TASK ITEM
What is needed is an exact transcription of every entry below.

DATA FOR REVIEW

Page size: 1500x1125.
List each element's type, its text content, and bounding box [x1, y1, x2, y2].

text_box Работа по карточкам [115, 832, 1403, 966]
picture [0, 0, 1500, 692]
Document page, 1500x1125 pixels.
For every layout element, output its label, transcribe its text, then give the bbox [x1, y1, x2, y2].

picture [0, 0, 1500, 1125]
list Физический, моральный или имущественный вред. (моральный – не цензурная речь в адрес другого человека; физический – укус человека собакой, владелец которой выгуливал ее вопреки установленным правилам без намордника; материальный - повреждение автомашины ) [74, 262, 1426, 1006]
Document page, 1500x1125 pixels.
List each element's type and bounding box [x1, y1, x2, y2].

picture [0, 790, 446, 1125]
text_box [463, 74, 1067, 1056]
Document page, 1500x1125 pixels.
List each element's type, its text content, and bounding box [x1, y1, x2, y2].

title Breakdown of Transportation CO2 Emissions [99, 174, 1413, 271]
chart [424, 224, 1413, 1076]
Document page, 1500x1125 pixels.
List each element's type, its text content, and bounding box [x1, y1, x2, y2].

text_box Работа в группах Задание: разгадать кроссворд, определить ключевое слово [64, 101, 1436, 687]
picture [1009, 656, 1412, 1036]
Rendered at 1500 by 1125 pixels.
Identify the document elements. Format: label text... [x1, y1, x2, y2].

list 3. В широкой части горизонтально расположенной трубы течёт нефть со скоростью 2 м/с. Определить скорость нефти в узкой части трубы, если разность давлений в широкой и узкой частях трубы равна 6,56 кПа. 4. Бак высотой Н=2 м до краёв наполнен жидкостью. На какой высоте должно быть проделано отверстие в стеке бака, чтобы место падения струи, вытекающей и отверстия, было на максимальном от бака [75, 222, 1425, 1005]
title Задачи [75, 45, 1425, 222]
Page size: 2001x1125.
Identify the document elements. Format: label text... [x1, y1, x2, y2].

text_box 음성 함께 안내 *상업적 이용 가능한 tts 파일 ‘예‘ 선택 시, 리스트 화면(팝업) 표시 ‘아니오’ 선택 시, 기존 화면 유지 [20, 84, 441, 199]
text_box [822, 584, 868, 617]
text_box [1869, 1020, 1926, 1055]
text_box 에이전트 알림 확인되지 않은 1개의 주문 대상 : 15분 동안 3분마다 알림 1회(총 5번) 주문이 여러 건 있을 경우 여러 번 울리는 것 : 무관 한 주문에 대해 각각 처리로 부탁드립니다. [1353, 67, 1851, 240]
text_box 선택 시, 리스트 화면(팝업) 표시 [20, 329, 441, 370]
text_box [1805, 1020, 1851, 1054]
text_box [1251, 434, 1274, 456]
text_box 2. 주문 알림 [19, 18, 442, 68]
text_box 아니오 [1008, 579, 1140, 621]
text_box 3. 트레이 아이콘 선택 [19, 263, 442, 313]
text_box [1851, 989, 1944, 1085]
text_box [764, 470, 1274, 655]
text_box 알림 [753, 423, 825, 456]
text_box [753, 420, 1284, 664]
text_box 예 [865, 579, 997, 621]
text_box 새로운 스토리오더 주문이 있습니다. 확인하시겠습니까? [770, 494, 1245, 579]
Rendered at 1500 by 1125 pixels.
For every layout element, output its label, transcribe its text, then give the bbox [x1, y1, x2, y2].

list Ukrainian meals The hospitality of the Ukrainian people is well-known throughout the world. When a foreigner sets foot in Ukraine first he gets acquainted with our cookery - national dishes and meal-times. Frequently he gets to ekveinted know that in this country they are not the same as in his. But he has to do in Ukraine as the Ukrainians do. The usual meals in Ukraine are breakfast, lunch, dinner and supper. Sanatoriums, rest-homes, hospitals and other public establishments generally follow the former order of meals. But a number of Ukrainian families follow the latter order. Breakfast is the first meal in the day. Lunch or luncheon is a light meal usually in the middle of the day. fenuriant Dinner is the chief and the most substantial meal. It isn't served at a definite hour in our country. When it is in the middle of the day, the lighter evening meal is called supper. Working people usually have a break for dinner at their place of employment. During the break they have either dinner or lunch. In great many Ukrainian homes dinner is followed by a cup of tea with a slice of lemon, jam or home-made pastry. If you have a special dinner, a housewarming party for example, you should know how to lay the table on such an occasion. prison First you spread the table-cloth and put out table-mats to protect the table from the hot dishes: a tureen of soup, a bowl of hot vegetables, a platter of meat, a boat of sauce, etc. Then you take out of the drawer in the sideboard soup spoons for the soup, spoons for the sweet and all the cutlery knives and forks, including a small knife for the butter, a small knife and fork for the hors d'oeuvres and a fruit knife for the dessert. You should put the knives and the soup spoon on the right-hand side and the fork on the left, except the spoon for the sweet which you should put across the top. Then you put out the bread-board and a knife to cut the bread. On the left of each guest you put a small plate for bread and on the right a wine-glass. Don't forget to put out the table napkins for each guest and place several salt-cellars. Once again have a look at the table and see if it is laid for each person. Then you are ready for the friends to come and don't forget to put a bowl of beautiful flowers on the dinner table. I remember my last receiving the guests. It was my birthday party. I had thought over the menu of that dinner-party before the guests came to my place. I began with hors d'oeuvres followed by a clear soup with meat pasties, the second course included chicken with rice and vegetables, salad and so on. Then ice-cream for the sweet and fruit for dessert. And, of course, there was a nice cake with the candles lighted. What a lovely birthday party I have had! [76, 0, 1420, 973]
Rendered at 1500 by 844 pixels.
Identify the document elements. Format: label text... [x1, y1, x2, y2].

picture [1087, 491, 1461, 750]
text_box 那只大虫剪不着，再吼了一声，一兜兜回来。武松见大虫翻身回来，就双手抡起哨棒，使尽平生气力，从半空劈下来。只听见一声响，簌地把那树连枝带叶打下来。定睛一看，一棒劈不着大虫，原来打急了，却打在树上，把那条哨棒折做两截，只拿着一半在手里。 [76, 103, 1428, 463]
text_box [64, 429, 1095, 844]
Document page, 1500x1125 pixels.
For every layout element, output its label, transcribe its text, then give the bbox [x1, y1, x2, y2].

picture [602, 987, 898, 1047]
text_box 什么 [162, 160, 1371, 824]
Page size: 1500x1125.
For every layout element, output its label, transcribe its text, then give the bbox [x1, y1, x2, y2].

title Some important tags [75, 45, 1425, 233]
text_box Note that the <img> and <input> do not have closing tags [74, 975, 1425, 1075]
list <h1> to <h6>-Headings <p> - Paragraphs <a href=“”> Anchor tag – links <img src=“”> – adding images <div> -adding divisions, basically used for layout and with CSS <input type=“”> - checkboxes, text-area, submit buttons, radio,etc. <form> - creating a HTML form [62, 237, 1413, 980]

SOLUTION FOR THIS TASK
Page size: 1500x1125.
List each element's type, its text content, and bounding box [x1, y1, x2, y2].

text_box Работа по карточкам [115, 832, 1403, 966]
picture [0, 0, 1500, 692]
Document page, 1500x1125 pixels.
For every layout element, output its label, transcribe its text, then give the bbox [x1, y1, x2, y2].

picture [0, 0, 1500, 1125]
list Физический, моральный или имущественный вред. (моральный – не цензурная речь в адрес другого человека; физический – укус человека собакой, владелец которой выгуливал ее вопреки установленным правилам без намордника; материальный - повреждение автомашины ) [74, 262, 1426, 1006]
Document page, 1500x1125 pixels.
List each element's type and bounding box [x1, y1, x2, y2].

picture [0, 790, 446, 1125]
text_box [463, 74, 1067, 1056]
Document page, 1500x1125 pixels.
List each element's type, its text content, and bounding box [x1, y1, x2, y2].

title Breakdown of Transportation CO2 Emissions [99, 174, 1413, 271]
chart [424, 224, 1413, 1076]
Document page, 1500x1125 pixels.
List each element's type, its text content, and bounding box [x1, y1, x2, y2].

text_box Работа в группах Задание: разгадать кроссворд, определить ключевое слово [64, 101, 1436, 687]
picture [1009, 656, 1412, 1036]
Rendered at 1500 by 1125 pixels.
Identify the document elements. Format: label text... [x1, y1, x2, y2].

list 3. В широкой части горизонтально расположенной трубы течёт нефть со скоростью 2 м/с. Определить скорость нефти в узкой части трубы, если разность давлений в широкой и узкой частях трубы равна 6,56 кПа. 4. Бак высотой Н=2 м до краёв наполнен жидкостью. На какой высоте должно быть проделано отверстие в стеке бака, чтобы место падения струи, вытекающей и отверстия, было на максимальном от бака [75, 222, 1425, 1005]
title Задачи [75, 45, 1425, 222]
Page size: 2001x1125.
Identify the document elements. Format: label text... [x1, y1, x2, y2].

text_box 음성 함께 안내 *상업적 이용 가능한 tts 파일 ‘예‘ 선택 시, 리스트 화면(팝업) 표시 ‘아니오’ 선택 시, 기존 화면 유지 [20, 84, 441, 199]
text_box [822, 584, 868, 617]
text_box [1869, 1020, 1926, 1055]
text_box 에이전트 알림 확인되지 않은 1개의 주문 대상 : 15분 동안 3분마다 알림 1회(총 5번) 주문이 여러 건 있을 경우 여러 번 울리는 것 : 무관 한 주문에 대해 각각 처리로 부탁드립니다. [1353, 67, 1851, 240]
text_box 선택 시, 리스트 화면(팝업) 표시 [20, 329, 441, 370]
text_box [1805, 1020, 1851, 1054]
text_box [1251, 434, 1274, 456]
text_box 2. 주문 알림 [19, 18, 442, 68]
text_box 아니오 [1008, 579, 1140, 621]
text_box 3. 트레이 아이콘 선택 [19, 263, 442, 313]
text_box [1851, 989, 1944, 1085]
text_box [764, 470, 1274, 655]
text_box 알림 [753, 423, 825, 456]
text_box [753, 420, 1284, 664]
text_box 예 [865, 579, 997, 621]
text_box 새로운 스토리오더 주문이 있습니다. 확인하시겠습니까? [770, 494, 1245, 579]
Rendered at 1500 by 1125 pixels.
For every layout element, output its label, transcribe its text, then give the bbox [x1, y1, x2, y2].

list Ukrainian meals The hospitality of the Ukrainian people is well-known throughout the world. When a foreigner sets foot in Ukraine first he gets acquainted with our cookery - national dishes and meal-times. Frequently he gets to ekveinted know that in this country they are not the same as in his. But he has to do in Ukraine as the Ukrainians do. The usual meals in Ukraine are breakfast, lunch, dinner and supper. Sanatoriums, rest-homes, hospitals and other public establishments generally follow the former order of meals. But a number of Ukrainian families follow the latter order. Breakfast is the first meal in the day. Lunch or luncheon is a light meal usually in the middle of the day. fenuriant Dinner is the chief and the most substantial meal. It isn't served at a definite hour in our country. When it is in the middle of the day, the lighter evening meal is called supper. Working people usually have a break for dinner at their place of employment. During the break they have either dinner or lunch. In great many Ukrainian homes dinner is followed by a cup of tea with a slice of lemon, jam or home-made pastry. If you have a special dinner, a housewarming party for example, you should know how to lay the table on such an occasion. prison First you spread the table-cloth and put out table-mats to protect the table from the hot dishes: a tureen of soup, a bowl of hot vegetables, a platter of meat, a boat of sauce, etc. Then you take out of the drawer in the sideboard soup spoons for the soup, spoons for the sweet and all the cutlery knives and forks, including a small knife for the butter, a small knife and fork for the hors d'oeuvres and a fruit knife for the dessert. You should put the knives and the soup spoon on the right-hand side and the fork on the left, except the spoon for the sweet which you should put across the top. Then you put out the bread-board and a knife to cut the bread. On the left of each guest you put a small plate for bread and on the right a wine-glass. Don't forget to put out the table napkins for each guest and place several salt-cellars. Once again have a look at the table and see if it is laid for each person. Then you are ready for the friends to come and don't forget to put a bowl of beautiful flowers on the dinner table. I remember my last receiving the guests. It was my birthday party. I had thought over the menu of that dinner-party before the guests came to my place. I began with hors d'oeuvres followed by a clear soup with meat pasties, the second course included chicken with rice and vegetables, salad and so on. Then ice-cream for the sweet and fruit for dessert. And, of course, there was a nice cake with the candles lighted. What a lovely birthday party I have had! [76, 0, 1420, 973]
Rendered at 1500 by 844 pixels.
Identify the document elements. Format: label text... [x1, y1, x2, y2].

picture [1087, 491, 1461, 750]
text_box 那只大虫剪不着，再吼了一声，一兜兜回来。武松见大虫翻身回来，就双手抡起哨棒，使尽平生气力，从半空劈下来。只听见一声响，簌地把那树连枝带叶打下来。定睛一看，一棒劈不着大虫，原来打急了，却打在树上，把那条哨棒折做两截，只拿着一半在手里。 [76, 103, 1428, 463]
text_box [64, 429, 1095, 844]
Document page, 1500x1125 pixels.
For every layout element, output its label, transcribe its text, then give the bbox [x1, y1, x2, y2].

picture [602, 987, 898, 1047]
text_box 什么 [162, 160, 1371, 824]
Page size: 1500x1125.
For every layout element, output its label, transcribe its text, then give the bbox [x1, y1, x2, y2].

title Some important tags [75, 45, 1425, 233]
text_box Note that the <img> and <input> do not have closing tags [74, 975, 1425, 1075]
list <h1> to <h6>-Headings <p> - Paragraphs <a href=“”> Anchor tag – links <img src=“”> – adding images <div> -adding divisions, basically used for layout and with CSS <input type=“”> - checkboxes, text-area, submit buttons, radio,etc. <form> - creating a HTML form [62, 237, 1413, 980]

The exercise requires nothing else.